The medication was generally well tolerated, with treatment emergent adverse events (AEs) occurring at rates of 67.5% for placebo, 67.3% for the 200-mg dose, and 71.0% for the 400-mg dose. Serious AEs occurred at rates of 3.4% for placebo, 3.8% for the 200-mg dose, and 6.9% for the 400-mg dose. Study discontinuation rates because of AEs were 1.5% for placebo, 1.1% for the 200-mg dose, and 3.8% for the 400-mg dose. No deaths were reported in the study.

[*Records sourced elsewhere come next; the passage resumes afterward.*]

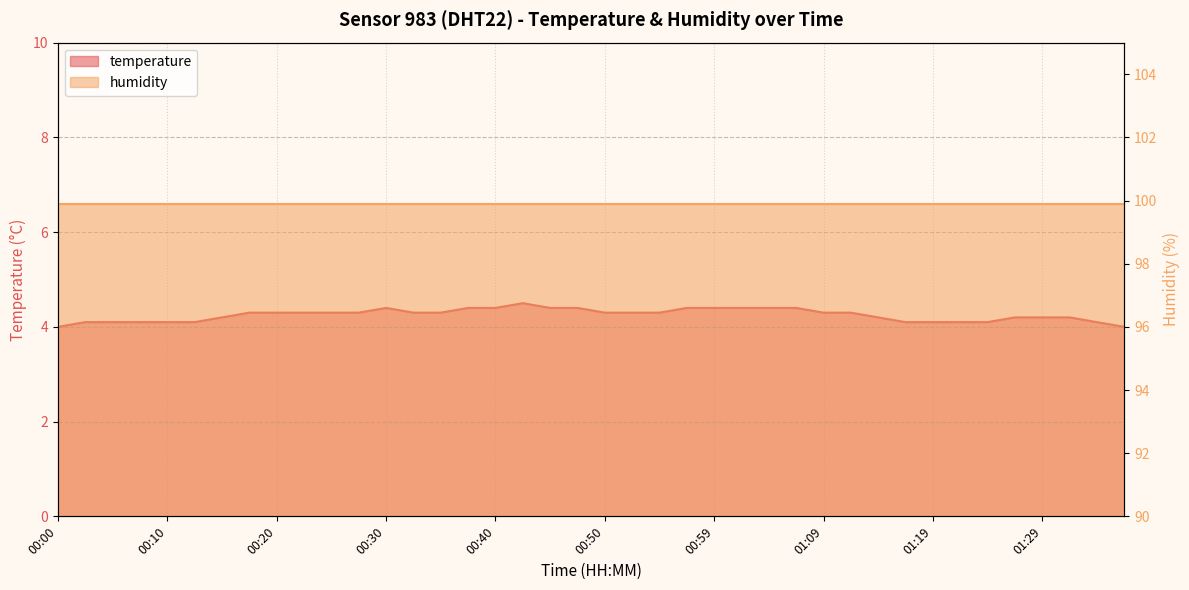

Between 00:32 and 00:05, which is larger?

00:32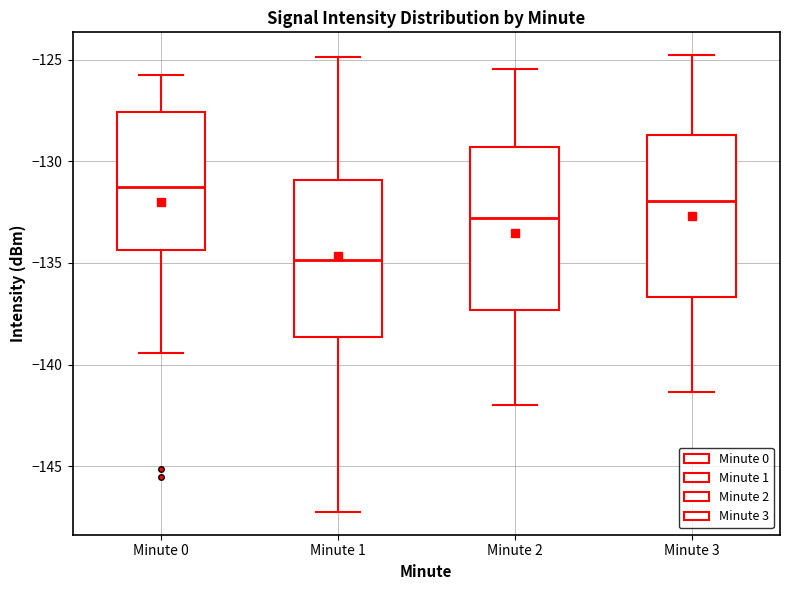

Reading left to right, read every box against the y-axis: the position of its median line, the range the box covers, and the ends of its whiskers. The values are not printed on the chart, so give them approximately, as read against the axis.

Minute 0: median -131.0, box -134.5 to -127.5, whiskers -139.5 to -126.0
Minute 1: median -135.0, box -138.5 to -131.0, whiskers -147.0 to -125.0
Minute 2: median -133.0, box -137.5 to -129.5, whiskers -142.0 to -125.5
Minute 3: median -132.0, box -136.5 to -128.5, whiskers -141.5 to -125.0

inTandem2 was presented at the ADA meeting with the title, Twenty-Four Week Efficacy and Safety of Sotagliflozin, a Dual SGLT1 and SGLT2 Inhibitor, as Adjunct Therapt to Insulin in Type 1 Diabetes. It yielded a reduction in A1C from baseline to 24 weeks of 0.03% for placebo (P = 0.54), 0.39% for the 200-mg dose (P < .001), and 0.37% for the 400-mg dose (P < .001). The mean difference for the 200-mg and 400-mg doses compared with placebo were 0.36% and 0.35%, respectively (P < .001 for both doses).
Also compared to placebo, both doses were statistically significant (P < .001) on the net benefit endpoint, A1C <7.0% without an episode of severe hypoglycemia or diabetic ketoacidosis. Like inTandem1, the medication was generally well tolerated, with incidence rates of treatment emergent AEs being 51.4% for placebo, 55.9% for the 200-mg dose, and 54.4% for the 400-mg dose. The incidence rate for serious AEs was 3.5% for the placebo and 4.2% for both the 200-mg and 400-mg doses.
The discontinuation rates because of AEs were 1.6% for the placebo, 1.9% for the 200-mg dose, and 3.0% for the 400-mg dose. Two deaths were reported in the placebo arm; no deaths were reported in either the 200-mg or 400-mg dose arms.
"There remains a need for oral therapeutic agents in addition to insulin to help improve quality of life in patients with type 1 diabetes by reducing the diabetes management burden and sotagliflozin has that potential," John Buse, MD, PhD, lead investigator of inTandem1 and professor of medicine, chief of the Division of Endocrinology and Metabolism, director of the Diabetes Care Center, and executive associate dean for clinical research at the University of North Carolina School of Medicine, said in a news release announcing the results. "Sotagliflozin has demonstrated, in three Phase 3 studies, the ability for patients to achieve glycemic goals with a safety profile that supports its utility in the type 1 diabetes community."
"We are extremely pleased with the results achieved by sotagliflozin in its three Phase 3 studies," Lonnel Coats, Lexicon's president and chief executive officer, said in the same news release. "We look forward to seeing the pooled continuous glucose monitoring data from inTandem1 and inTandem2 as well as data from secondary endpoints in inTandem2 in the third quarter."